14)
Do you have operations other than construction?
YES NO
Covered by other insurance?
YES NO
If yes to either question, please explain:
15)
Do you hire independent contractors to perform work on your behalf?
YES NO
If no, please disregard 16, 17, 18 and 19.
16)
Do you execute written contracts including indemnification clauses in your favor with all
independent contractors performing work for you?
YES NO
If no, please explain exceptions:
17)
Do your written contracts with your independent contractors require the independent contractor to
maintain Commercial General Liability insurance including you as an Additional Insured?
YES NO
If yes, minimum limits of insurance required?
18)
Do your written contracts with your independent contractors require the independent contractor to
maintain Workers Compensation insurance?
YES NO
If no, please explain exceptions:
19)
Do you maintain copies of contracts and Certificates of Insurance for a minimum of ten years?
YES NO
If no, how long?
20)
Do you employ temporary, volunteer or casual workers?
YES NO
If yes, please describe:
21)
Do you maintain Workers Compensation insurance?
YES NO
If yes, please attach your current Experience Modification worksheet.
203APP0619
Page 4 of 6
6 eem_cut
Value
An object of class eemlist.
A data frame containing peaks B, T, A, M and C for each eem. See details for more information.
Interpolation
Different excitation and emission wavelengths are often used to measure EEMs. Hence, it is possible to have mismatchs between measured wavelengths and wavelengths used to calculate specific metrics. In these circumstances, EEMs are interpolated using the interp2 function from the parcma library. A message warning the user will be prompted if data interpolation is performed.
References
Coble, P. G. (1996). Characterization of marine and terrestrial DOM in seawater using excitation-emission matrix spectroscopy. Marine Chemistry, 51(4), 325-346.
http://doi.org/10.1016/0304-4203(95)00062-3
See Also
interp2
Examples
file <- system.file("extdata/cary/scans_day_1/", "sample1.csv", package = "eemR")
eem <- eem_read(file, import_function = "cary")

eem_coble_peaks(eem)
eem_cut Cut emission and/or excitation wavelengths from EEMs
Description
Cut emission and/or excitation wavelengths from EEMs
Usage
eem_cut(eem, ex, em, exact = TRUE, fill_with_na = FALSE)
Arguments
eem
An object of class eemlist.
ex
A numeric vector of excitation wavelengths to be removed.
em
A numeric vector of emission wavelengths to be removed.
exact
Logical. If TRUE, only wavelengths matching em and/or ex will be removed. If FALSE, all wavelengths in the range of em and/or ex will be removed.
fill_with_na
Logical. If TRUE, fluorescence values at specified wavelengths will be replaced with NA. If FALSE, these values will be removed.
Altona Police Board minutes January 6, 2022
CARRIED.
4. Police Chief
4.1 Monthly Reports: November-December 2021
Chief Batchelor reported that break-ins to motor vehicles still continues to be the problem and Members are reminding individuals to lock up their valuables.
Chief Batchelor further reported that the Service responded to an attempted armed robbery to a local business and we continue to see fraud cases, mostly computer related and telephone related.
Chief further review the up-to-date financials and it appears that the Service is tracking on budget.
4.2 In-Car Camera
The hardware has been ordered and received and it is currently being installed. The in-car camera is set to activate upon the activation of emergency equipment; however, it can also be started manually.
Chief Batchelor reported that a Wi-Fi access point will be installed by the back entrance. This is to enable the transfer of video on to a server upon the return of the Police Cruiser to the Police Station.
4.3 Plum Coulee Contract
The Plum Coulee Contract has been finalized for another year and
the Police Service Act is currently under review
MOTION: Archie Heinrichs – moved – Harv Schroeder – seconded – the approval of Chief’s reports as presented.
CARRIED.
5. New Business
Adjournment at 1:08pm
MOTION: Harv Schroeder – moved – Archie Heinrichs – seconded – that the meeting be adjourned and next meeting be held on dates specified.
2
..........
- [Your task]:
Write the listing out again, word for word, in its entirety.

- [Solution to the problem]:
14)
Do you have operations other than construction?
YES NO
Covered by other insurance?
YES NO
If yes to either question, please explain:
15)
Do you hire independent contractors to perform work on your behalf?
YES NO
If no, please disregard 16, 17, 18 and 19.
16)
Do you execute written contracts including indemnification clauses in your favor with all
independent contractors performing work for you?
YES NO
If no, please explain exceptions:
17)
Do your written contracts with your independent contractors require the independent contractor to
maintain Commercial General Liability insurance including you as an Additional Insured?
YES NO
If yes, minimum limits of insurance required?
18)
Do your written contracts with your independent contractors require the independent contractor to
maintain Workers Compensation insurance?
YES NO
If no, please explain exceptions:
19)
Do you maintain copies of contracts and Certificates of Insurance for a minimum of ten years?
YES NO
If no, how long?
20)
Do you employ temporary, volunteer or casual workers?
YES NO
If yes, please describe:
21)
Do you maintain Workers Compensation insurance?
YES NO
If yes, please attach your current Experience Modification worksheet.
203APP0619
Page 4 of 6
6 eem_cut
Value
An object of class eemlist.
A data frame containing peaks B, T, A, M and C for each eem. See details for more information.
Interpolation
Different excitation and emission wavelengths are often used to measure EEMs. Hence, it is possible to have mismatchs between measured wavelengths and wavelengths used to calculate specific metrics. In these circumstances, EEMs are interpolated using the interp2 function from the parcma library. A message warning the user will be prompted if data interpolation is performed.
References
Coble, P. G. (1996). Characterization of marine and terrestrial DOM in seawater using excitation-emission matrix spectroscopy. Marine Chemistry, 51(4), 325-346.
http://doi.org/10.1016/0304-4203(95)00062-3
See Also
interp2
Examples
file <- system.file("extdata/cary/scans_day_1/", "sample1.csv", package = "eemR")
eem <- eem_read(file, import_function = "cary")

eem_coble_peaks(eem)
eem_cut Cut emission and/or excitation wavelengths from EEMs
Description
Cut emission and/or excitation wavelengths from EEMs
Usage
eem_cut(eem, ex, em, exact = TRUE, fill_with_na = FALSE)
Arguments
eem
An object of class eemlist.
ex
A numeric vector of excitation wavelengths to be removed.
em
A numeric vector of emission wavelengths to be removed.
exact
Logical. If TRUE, only wavelengths matching em and/or ex will be removed. If FALSE, all wavelengths in the range of em and/or ex will be removed.
fill_with_na
Logical. If TRUE, fluorescence values at specified wavelengths will be replaced with NA. If FALSE, these values will be removed.
Altona Police Board minutes January 6, 2022
CARRIED.
4. Police Chief
4.1 Monthly Reports: November-December 2021
Chief Batchelor reported that break-ins to motor vehicles still continues to be the problem and Members are reminding individuals to lock up their valuables.
Chief Batchelor further reported that the Service responded to an attempted armed robbery to a local business and we continue to see fraud cases, mostly computer related and telephone related.
Chief further review the up-to-date financials and it appears that the Service is tracking on budget.
4.2 In-Car Camera
The hardware has been ordered and received and it is currently being installed. The in-car camera is set to activate upon the activation of emergency equipment; however, it can also be started manually.
Chief Batchelor reported that a Wi-Fi access point will be installed by the back entrance. This is to enable the transfer of video on to a server upon the return of the Police Cruiser to the Police Station.
4.3 Plum Coulee Contract
The Plum Coulee Contract has been finalized for another year and
the Police Service Act is currently under review
MOTION: Archie Heinrichs – moved – Harv Schroeder – seconded – the approval of Chief’s reports as presented.
CARRIED.
5. New Business
Adjournment at 1:08pm
MOTION: Harv Schroeder – moved – Archie Heinrichs – seconded – that the meeting be adjourned and next meeting be held on dates specified.
2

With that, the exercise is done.